Mais uma meia-noite de todas as decisões. O espaço para lá da meia-noite é uma nebulosa de imagens de sucessos arrepiantes em que todos os planos futuros dão certo. E é desta que se deixa de fumar, que passamos a ir ao ginásio, que vamos estar mais tempo em casa e menos no gabinete. Será desta que conseguiremos ter um projecto aprovado e que a Administração, finalmente, reconhecerá o nosso trabalho. É o espaço para todas as promessas e desejos que, como agora, hão-de ser cumpridos uns, verão o insucesso outros, serão ainda simplesmente esquecidos a maioria deles.
Falar em mais um ano que chega é simplesmente falar no que está já devidamente agendado, em moleskines intermináveis, agendas de e-mail, lembretes no telemóvel. Mais tempos sobre tempos, na inexorável sucessão que nos leva à desconfortável velhice.
O espaço para lá da meia-noite é uma excrescência da nossa frustração.
Mas este ano que chega é como que um acumular de tensões, algo que nos reserva um não-sei-quê de escuro, de temor. É um ano de proibições, um ano de censura, um ano de simulacros de liberdade espartilhada pela taxa de juro e por um conceito de Europa.
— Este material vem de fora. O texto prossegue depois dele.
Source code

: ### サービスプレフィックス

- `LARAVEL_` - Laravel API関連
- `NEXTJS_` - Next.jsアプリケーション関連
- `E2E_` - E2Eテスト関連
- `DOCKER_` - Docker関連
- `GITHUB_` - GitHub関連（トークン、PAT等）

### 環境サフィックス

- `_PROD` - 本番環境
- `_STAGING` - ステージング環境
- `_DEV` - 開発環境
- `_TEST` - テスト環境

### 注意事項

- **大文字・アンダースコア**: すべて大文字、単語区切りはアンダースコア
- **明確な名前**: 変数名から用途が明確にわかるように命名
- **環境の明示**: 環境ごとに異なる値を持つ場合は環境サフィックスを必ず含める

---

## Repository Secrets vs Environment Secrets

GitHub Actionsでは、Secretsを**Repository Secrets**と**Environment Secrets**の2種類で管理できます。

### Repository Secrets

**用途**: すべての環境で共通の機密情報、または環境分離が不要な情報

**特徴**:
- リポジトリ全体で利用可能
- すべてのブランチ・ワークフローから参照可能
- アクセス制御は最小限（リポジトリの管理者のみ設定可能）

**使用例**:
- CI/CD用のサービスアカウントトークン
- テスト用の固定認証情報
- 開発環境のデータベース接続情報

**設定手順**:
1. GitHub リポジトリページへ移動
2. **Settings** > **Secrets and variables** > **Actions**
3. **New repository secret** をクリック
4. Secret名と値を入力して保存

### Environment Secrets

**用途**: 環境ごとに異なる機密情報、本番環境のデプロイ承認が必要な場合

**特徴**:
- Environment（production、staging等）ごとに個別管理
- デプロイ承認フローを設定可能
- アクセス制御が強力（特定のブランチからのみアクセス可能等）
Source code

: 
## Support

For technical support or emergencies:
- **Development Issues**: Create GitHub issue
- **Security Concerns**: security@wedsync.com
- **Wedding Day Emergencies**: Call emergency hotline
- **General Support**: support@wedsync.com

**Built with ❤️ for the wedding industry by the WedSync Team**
É um ano em que se sancionam jogos de Paz em terras de ódio, é um ano em que se negoceia abertamente com ditadores, é um ano em que a Guerra, omnipresente, dará os seus frutos em economias amigas. É um ano em que alguns portarão estrelas de David ao peito e em que outros poderão telefonar, escrever, apontar o próximo com a devida sanção e incentivo dos estados. Um ano em que os deuses ficarão mais próximos do Homem, com tudo o que de funesto isso pode trazer: a pobreza, a ignorância, a falsa noção de família, o pecado, a guerra.
É um ano em que ser blogger talvez venha a ter a sua importância.
Este ano que chega é, inevitavelmente, a continuação do que acaba. Porque o calendário é apenas uma invenção do Homem que gosta de se cercar a ele próprio de convenções que o localizem, que lhe atribuam um espaço, um agora, uma verdade, um eu. O calendário é, por assim dizer, a invenção última do Homem para justificar a sua presença, para dizer “Nós conhecemos o tempo, sabemos o que fazer com ele”. Nada mais falso.
E irão nascer uns e morrer outros, para suprema alegria do mundo assim rejuvenescido. E irão existir sucessos contados com alegria, assim como falhanços e desistências. Irão, como sempre, existir amores e ódios, alegrias e tristezas. E o mundo há-de continuar a girar, e nós com ele, como burros aparelhados à nora que, em silêncio cumprem a sua função, debatendo-se, em teimosia, mas sempre amarrados à canga, ao jugo, neste movimento circular que é, afinal, o nosso ser.
O que fazer?, devia ser, mais que decisões tomadas em refugo da ardência sobrealimentada a cálices de vinho do Porto e espumante, a pergunta de fim de ano. O que fazer? O que posso eu fazer em relação ao mundo? O que devo eu ser para o mundo? Que lhe devo eu dar? A pergunta é, já assim, incómoda. Sê-lo-á ainda mais se a fizermos mesmo. Porque a vida não dá muito espaço à filosofia, arte vã para os que trabalham para comprar comida. O que fazer?, dirão os mais dotados de liberdade, daqueles segundos de liberdade que entre uma volta e outra na nora conseguem ter no breve momento em que fecham os olhos. Mas logo a vara lhes assenta, a vara dos que, atrás amarrados mas pensando-se fora da nora, vai empurrando os que, à sua frente, sentem a história que, externa à vida real, lhes é inscrita.
É mais um ano, o que se aproxima e, daqui de onde eu vejo as coisas, não existem muitos motivos para festejar. Irá valer-me o facto de, durante uma horas, poder ver faces felizes e esperançosas, olhar nos olhos das pessoas e ler-lhes memórias, esperanças e decisões. Irá valer-me o facto de existir ainda, em cada um de nós, aquela centelha que nos faz saber aproveitar a ocasião. Porque nós somos assim, artífices do tempo presente, que vamos construindo, embora sem disso darmos conta. O futuro é o tempo construído agora, não com pensamentos ou planos, mas sim nas mais simples coisas que façamos neste momento.
Feliz 2008 para todos.
3 comentários:
É somente o tempo que passa...
Abraço
Olá Joaquim,
Agradeço-te a tua visita, e aproveito para te convidar a aparecer no meu cantinho virtual mais vezes!
Cumps
"É um ano em que ser blogger talvez venha a ter a sua importância."... e eu pergunto: para quê?